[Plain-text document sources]
=-=-=

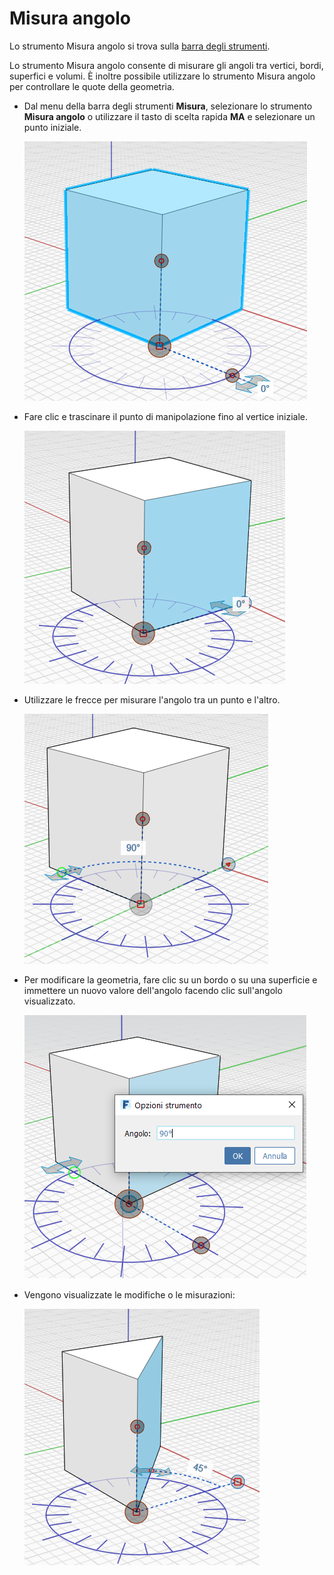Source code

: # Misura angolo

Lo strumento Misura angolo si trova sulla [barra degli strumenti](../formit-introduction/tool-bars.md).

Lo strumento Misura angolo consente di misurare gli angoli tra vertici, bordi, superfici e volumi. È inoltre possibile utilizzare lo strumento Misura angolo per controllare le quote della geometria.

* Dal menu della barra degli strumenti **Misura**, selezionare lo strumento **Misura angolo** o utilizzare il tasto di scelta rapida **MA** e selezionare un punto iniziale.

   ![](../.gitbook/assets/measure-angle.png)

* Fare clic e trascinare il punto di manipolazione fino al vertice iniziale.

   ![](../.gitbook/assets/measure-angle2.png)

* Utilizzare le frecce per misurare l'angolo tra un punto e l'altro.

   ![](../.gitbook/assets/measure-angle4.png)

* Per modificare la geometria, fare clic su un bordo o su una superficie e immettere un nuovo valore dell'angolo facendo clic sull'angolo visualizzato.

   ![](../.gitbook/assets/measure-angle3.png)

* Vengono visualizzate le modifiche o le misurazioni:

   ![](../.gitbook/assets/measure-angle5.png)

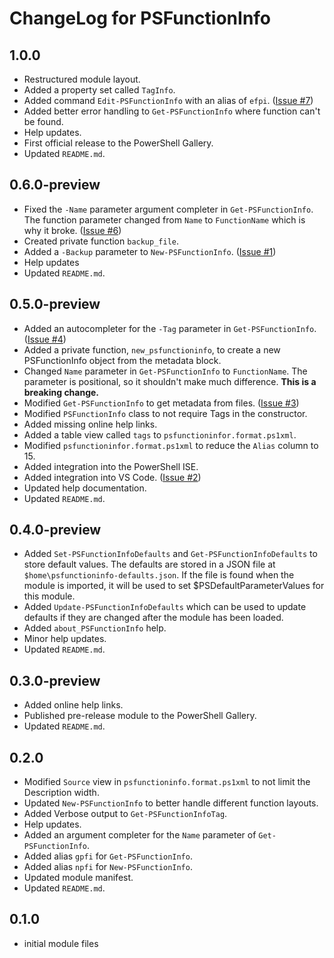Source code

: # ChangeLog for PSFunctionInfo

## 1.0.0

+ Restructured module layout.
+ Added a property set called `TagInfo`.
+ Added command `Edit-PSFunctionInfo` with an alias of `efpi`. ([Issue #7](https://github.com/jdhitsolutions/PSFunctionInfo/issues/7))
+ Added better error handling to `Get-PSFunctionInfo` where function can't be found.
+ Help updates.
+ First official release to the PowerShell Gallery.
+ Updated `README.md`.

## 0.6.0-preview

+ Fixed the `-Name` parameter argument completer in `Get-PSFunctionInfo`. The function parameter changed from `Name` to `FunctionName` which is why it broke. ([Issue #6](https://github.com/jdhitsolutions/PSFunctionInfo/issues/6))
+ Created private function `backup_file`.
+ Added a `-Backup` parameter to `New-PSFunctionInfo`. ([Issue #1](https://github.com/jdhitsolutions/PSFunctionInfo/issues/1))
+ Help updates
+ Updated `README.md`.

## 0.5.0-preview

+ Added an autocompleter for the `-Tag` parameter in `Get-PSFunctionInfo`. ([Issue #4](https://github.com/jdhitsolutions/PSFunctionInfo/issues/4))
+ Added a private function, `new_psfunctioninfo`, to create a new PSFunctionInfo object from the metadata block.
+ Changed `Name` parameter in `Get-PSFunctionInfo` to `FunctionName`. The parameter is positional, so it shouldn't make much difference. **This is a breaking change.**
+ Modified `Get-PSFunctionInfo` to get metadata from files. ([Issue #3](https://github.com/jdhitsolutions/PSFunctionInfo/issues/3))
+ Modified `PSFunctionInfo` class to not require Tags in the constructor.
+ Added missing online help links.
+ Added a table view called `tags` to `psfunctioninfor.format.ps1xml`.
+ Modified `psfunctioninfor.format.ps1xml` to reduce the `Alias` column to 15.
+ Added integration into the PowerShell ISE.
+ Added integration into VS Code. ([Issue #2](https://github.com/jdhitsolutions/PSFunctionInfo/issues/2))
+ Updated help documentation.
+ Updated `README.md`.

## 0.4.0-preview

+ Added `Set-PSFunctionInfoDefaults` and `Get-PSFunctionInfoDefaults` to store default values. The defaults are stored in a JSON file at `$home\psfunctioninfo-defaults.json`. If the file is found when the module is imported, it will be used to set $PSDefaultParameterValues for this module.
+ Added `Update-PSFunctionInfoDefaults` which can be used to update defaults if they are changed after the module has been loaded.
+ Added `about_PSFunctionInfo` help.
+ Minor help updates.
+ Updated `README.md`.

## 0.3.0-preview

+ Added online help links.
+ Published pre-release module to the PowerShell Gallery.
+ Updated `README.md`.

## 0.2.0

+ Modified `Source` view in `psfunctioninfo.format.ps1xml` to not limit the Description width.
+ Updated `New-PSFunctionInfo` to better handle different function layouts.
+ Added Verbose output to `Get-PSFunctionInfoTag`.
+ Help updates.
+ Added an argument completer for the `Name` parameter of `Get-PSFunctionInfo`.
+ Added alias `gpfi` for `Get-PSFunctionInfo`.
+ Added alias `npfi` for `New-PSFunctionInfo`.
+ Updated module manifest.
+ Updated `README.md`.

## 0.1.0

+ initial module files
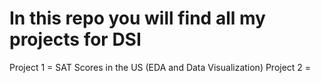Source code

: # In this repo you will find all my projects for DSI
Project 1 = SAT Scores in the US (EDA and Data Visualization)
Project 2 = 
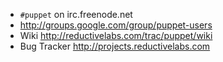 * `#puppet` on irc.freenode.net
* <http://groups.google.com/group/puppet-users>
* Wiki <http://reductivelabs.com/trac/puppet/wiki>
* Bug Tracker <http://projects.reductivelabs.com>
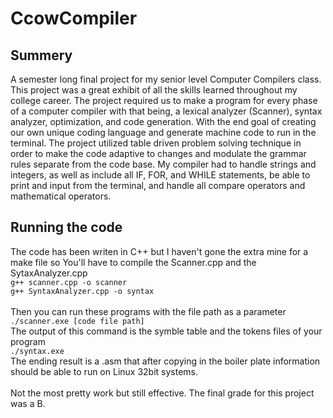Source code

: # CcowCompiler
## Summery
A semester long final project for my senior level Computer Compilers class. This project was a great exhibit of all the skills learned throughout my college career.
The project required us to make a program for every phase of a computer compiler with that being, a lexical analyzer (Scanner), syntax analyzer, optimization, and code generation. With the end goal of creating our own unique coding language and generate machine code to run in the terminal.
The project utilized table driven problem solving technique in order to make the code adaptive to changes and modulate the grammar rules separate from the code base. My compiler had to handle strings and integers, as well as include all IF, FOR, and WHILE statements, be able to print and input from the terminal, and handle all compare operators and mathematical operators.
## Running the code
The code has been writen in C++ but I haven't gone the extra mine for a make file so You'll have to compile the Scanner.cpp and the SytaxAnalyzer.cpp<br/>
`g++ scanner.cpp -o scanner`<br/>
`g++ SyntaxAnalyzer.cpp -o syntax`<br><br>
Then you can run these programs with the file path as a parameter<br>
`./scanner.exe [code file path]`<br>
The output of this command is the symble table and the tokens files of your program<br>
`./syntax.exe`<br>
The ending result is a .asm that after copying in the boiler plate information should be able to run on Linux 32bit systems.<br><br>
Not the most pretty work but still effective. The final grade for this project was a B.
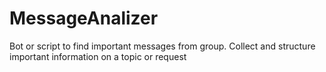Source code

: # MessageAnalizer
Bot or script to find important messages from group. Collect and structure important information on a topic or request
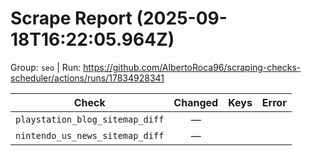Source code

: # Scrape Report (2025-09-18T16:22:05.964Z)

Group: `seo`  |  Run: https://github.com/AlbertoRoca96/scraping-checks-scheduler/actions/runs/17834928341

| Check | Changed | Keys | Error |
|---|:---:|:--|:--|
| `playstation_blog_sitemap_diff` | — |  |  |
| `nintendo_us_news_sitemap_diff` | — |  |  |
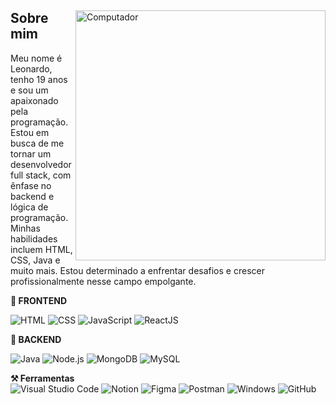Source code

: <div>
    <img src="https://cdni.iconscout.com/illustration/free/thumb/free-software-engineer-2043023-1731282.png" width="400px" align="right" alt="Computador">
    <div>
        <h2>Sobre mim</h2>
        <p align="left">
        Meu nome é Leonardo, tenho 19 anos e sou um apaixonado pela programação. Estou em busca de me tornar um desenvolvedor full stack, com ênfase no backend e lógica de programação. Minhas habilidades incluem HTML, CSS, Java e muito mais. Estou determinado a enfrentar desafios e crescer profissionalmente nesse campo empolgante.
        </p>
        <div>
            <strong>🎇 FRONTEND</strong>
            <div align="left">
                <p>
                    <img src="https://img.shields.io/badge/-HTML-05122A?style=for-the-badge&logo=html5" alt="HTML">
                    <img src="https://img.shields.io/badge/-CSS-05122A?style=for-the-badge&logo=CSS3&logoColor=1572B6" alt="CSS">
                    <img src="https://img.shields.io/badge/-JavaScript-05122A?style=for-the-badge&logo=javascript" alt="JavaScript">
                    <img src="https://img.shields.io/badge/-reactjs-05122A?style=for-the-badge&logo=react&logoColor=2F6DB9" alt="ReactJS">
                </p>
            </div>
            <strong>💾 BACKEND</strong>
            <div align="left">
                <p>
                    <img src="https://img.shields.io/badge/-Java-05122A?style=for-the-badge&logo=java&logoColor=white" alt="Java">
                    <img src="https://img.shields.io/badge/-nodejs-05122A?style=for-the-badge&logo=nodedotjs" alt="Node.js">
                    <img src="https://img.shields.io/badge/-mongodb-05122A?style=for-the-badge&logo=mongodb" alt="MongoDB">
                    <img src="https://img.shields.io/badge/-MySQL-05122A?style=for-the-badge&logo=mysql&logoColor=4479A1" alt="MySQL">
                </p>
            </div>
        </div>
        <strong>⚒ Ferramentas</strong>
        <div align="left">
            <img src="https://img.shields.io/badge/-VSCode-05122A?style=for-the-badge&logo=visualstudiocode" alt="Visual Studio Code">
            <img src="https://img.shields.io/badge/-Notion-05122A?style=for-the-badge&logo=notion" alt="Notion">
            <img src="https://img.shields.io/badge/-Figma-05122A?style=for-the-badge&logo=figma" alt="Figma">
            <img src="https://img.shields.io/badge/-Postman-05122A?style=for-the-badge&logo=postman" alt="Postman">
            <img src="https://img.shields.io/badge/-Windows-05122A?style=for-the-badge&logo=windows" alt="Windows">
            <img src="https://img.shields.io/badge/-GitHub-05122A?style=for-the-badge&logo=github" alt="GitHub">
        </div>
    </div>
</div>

=-=-=

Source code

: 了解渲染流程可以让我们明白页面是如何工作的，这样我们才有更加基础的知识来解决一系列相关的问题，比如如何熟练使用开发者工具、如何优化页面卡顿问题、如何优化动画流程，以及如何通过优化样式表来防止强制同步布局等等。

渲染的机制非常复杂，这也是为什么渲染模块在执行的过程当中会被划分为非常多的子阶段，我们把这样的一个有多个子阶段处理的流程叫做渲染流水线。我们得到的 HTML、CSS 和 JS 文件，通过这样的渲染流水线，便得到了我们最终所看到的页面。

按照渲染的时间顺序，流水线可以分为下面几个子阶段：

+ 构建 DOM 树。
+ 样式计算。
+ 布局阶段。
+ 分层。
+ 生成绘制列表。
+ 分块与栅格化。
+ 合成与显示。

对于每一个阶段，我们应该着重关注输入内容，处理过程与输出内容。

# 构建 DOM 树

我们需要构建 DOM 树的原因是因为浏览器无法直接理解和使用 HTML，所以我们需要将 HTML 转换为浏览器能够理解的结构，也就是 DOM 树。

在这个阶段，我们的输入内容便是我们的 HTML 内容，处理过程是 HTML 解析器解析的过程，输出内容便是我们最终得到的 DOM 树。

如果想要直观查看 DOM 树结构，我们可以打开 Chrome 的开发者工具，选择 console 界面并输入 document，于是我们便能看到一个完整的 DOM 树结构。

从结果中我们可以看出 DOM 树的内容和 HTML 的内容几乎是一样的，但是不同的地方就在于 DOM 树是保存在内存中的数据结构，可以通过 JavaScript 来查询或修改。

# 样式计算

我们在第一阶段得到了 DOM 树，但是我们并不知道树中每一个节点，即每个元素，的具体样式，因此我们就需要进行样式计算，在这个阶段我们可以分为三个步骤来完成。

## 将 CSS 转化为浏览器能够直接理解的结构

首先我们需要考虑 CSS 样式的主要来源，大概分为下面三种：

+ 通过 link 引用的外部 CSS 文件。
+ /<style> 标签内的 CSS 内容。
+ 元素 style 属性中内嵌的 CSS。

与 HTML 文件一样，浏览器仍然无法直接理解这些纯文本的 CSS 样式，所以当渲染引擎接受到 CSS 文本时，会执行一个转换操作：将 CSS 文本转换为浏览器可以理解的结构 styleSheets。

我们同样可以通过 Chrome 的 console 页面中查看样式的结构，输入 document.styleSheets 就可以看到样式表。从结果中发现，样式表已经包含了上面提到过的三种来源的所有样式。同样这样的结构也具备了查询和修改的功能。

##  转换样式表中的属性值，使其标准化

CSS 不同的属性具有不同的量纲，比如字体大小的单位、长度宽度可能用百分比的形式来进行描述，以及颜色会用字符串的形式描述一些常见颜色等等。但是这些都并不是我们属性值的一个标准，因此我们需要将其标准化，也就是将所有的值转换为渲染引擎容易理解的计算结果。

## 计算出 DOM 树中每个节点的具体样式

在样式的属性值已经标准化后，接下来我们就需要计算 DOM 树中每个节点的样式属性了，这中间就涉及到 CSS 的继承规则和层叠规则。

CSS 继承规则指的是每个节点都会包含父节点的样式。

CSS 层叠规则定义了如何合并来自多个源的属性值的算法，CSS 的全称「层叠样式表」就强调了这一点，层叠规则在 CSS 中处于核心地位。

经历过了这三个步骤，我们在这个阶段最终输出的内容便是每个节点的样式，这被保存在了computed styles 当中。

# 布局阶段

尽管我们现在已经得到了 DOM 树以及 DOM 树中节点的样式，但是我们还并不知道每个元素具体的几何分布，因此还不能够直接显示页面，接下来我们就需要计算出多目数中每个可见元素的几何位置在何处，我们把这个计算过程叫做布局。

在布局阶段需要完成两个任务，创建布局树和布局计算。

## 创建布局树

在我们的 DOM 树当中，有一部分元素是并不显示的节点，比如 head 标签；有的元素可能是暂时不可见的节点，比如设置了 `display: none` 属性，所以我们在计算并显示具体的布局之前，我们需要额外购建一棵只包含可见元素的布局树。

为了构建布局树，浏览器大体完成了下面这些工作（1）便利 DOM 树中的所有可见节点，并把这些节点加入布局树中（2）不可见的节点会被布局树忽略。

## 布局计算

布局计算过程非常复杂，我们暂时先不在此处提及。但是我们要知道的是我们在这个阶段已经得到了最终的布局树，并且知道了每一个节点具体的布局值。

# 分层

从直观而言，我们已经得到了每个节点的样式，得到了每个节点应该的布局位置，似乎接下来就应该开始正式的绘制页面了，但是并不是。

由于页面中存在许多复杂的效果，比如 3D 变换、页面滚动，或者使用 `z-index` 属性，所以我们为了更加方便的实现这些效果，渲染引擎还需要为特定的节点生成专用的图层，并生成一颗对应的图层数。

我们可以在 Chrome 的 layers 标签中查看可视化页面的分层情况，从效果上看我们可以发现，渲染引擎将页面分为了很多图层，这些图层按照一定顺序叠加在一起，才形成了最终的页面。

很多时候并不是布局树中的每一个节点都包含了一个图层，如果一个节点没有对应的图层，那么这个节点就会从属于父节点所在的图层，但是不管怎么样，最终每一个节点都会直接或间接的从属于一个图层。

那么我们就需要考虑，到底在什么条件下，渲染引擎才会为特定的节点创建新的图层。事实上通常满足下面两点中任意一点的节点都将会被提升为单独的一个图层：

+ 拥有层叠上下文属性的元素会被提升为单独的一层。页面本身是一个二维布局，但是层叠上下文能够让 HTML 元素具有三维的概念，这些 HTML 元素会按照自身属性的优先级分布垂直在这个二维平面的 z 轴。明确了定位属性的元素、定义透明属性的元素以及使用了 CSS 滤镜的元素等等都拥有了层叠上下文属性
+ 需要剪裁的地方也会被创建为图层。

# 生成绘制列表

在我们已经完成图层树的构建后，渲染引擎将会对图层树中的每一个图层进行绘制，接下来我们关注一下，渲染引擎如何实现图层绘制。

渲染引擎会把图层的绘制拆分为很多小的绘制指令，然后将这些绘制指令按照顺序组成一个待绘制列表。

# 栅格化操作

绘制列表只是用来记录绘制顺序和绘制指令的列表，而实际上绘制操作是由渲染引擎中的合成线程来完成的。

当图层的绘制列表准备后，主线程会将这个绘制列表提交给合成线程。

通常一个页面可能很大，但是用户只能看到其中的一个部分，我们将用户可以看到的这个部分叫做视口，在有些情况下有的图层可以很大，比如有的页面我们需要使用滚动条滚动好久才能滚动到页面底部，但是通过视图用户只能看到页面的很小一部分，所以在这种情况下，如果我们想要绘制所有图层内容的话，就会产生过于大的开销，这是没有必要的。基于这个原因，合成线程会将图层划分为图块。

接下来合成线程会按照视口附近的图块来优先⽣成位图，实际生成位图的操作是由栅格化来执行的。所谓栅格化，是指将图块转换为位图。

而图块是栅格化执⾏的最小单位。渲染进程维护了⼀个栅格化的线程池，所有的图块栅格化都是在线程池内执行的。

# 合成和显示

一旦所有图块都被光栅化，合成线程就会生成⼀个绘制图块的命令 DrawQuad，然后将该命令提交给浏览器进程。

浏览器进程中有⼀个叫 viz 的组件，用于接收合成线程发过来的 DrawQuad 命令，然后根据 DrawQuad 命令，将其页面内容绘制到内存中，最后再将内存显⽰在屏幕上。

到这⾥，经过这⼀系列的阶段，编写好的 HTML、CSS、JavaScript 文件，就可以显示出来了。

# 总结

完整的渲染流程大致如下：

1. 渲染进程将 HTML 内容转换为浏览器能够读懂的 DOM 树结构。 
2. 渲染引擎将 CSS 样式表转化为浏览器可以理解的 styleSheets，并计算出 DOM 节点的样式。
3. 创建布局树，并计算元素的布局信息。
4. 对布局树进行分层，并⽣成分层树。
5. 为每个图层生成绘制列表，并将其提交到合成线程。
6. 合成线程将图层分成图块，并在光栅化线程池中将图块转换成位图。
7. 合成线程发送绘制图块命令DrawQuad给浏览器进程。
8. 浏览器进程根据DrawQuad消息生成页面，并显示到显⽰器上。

=-=-=

**Exercise description:**
Search the records for the word "styleSheets", then list every line that has it.

**Exercise response:**
与 HTML 文件一样，浏览器仍然无法直接理解这些纯文本的 CSS 样式，所以当渲染引擎接受到 CSS 文本时，会执行一个转换操作：将 CSS 文本转换为浏览器可以理解的结构 styleSheets。
我们同样可以通过 Chrome 的 console 页面中查看样式的结构，输入 document.styleSheets 就可以看到样式表。从结果中发现，样式表已经包含了上面提到过的三种来源的所有样式。同样这样的结构也具备了查询和修改的功能。
2. 渲染引擎将 CSS 样式表转化为浏览器可以理解的 styleSheets，并计算出 DOM 节点的样式。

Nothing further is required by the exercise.